Many pundits are calling the debate a draw, but the polls demonstrate a clear Ryan victory. This is largely due to Biden’s demeanor.
Chris Cillizza, the Washington Post: “Nasty edges characterized Biden’s performance. . . He went overboard and bordered on bullying Ryan. Biden’s derisive smiles and laughs while Ryan tried to answer questions weren’t great optics for the vice president and his repeated interruptions won’t make those who think politics should be more civil happy.”
Jennifer Jacobs, Des Moines Register: Biden’s “smirking will turn off voters in Iowa, where polling has shown he has a likability gap.”
Ron Fournier, National Journal: Biden was “sarcastic and condescending – a stylistic blemish against his workmanlike rival.”
Betsy Martin, Meet The Press: “Biden constant smiling reminded me of Gore’s constant sighing in 2000.”
Tom Brokaw NBC: Biden “can’t contain himself” . . . He shouldn’t smirk or laugh while discussing serious issues like Iran and Libya.”

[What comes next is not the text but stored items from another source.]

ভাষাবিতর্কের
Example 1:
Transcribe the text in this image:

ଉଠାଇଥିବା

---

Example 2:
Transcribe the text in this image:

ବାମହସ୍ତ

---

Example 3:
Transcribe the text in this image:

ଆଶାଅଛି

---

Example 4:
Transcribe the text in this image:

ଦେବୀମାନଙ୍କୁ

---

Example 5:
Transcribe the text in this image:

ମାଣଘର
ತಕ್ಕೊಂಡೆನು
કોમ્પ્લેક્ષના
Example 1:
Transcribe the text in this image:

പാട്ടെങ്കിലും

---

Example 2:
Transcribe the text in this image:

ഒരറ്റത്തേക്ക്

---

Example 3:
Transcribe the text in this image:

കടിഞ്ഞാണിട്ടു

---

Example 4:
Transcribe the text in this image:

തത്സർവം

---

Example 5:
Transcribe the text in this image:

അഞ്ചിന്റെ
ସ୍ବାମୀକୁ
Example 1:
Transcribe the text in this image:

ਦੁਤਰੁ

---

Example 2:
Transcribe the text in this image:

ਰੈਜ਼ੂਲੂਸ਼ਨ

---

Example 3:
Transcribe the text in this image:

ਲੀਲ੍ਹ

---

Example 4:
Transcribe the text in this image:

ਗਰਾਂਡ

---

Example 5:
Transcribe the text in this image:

James Hohmann, Politico: “It is hard to imagine Saturday Night Live not building a funny skit around Biden. ‘What about your laughs?’ will be the new ‘What about your gaffes?’ One reaction among the CNN’s undecided voters group was that Biden came across like a ‘buffoon.’ It will be problematic for the Democrats if this impression takes hold.”
We learned “my friend” is Biden’s code word for “someone I can’t stand”. Netanyahu and Ryan were his “friends.” Biden must have a lot of friends.

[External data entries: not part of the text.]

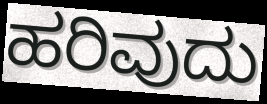
ಹರಿವುದು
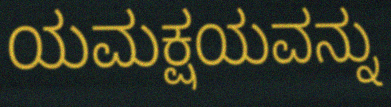
ಯಮಕ್ಷಯವನ್ನು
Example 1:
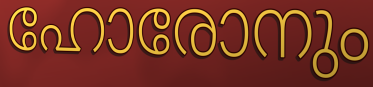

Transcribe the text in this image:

ഹോരോനും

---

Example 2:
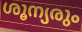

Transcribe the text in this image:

ശൂന്യരും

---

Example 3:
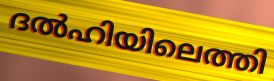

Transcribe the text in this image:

ദൽഹിയിലെത്തി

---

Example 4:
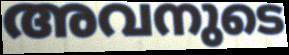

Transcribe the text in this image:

അവനുടെ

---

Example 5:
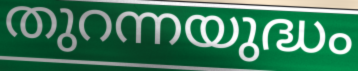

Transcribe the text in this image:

തുറന്നയുദ്ധം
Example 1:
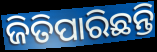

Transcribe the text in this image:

ଜିତିପାରିଛନ୍ତି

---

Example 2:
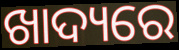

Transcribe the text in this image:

ଖାଦ୍ୟରେ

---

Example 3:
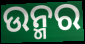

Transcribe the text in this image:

ଉନ୍ମର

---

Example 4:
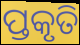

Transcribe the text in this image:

ପ୍ତକୃତି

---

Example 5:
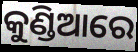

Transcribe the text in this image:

କୁଣ୍ଡିଆରେ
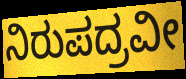
ನಿರುಪದ್ರವೀ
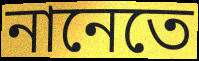
নানেতে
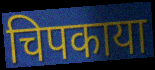
चिपकाया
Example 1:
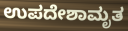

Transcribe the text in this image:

ಉಪದೇಶಾಮೃತ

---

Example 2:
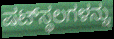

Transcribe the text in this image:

ಷಟ್‌ಸ್ಥಲಗಳನ್ನು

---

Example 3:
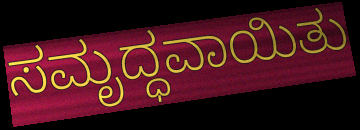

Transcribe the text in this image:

ಸಮೃದ್ಧವಾಯಿತು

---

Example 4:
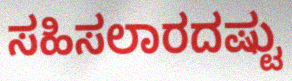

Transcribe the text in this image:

ಸಹಿಸಲಾರದಷ್ಟು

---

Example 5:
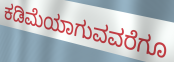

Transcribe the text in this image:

ಕಡಿಮೆಯಾಗುವವರೆಗೂ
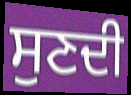
ਸੁਣਦੀ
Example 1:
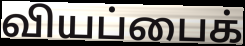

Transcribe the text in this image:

வியப்பைக்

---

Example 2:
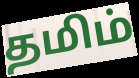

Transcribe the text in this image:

தமிம்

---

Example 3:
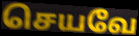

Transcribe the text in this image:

செயவே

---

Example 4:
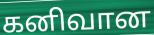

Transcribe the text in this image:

கனிவான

Paul Ryan Wins CNN, CNBC AND AP Debate Polls

 

Ryan 48% vs. Biden 44% (CNN), Ryan 56% vs. Biden 36% (CNBC) and Ryan 51% vs. Biden 43% (AP). The heavy sighing by Joe Biden was as obnoxious as his phony grin. He was laughing and sneering as he cut Ryan off 82 times. We thought he was a real embarrassment. With his cavalier and condescending demeanor, Biden demonstrated why little gets done in Washington. Why didn’t the moderator rein in Biden?
Ryan was courteous and sincere, and looked far more presidential. He was the only one talking about the future, and his closing statement was outstanding. His grasp of foreign policy was impressive.
The best lines of the night: “If you tax the wealthiest at 100%, it won’t be enough to pay 10% of government spending. . . We are getting speeches in this administration; We’re not getting leadership!”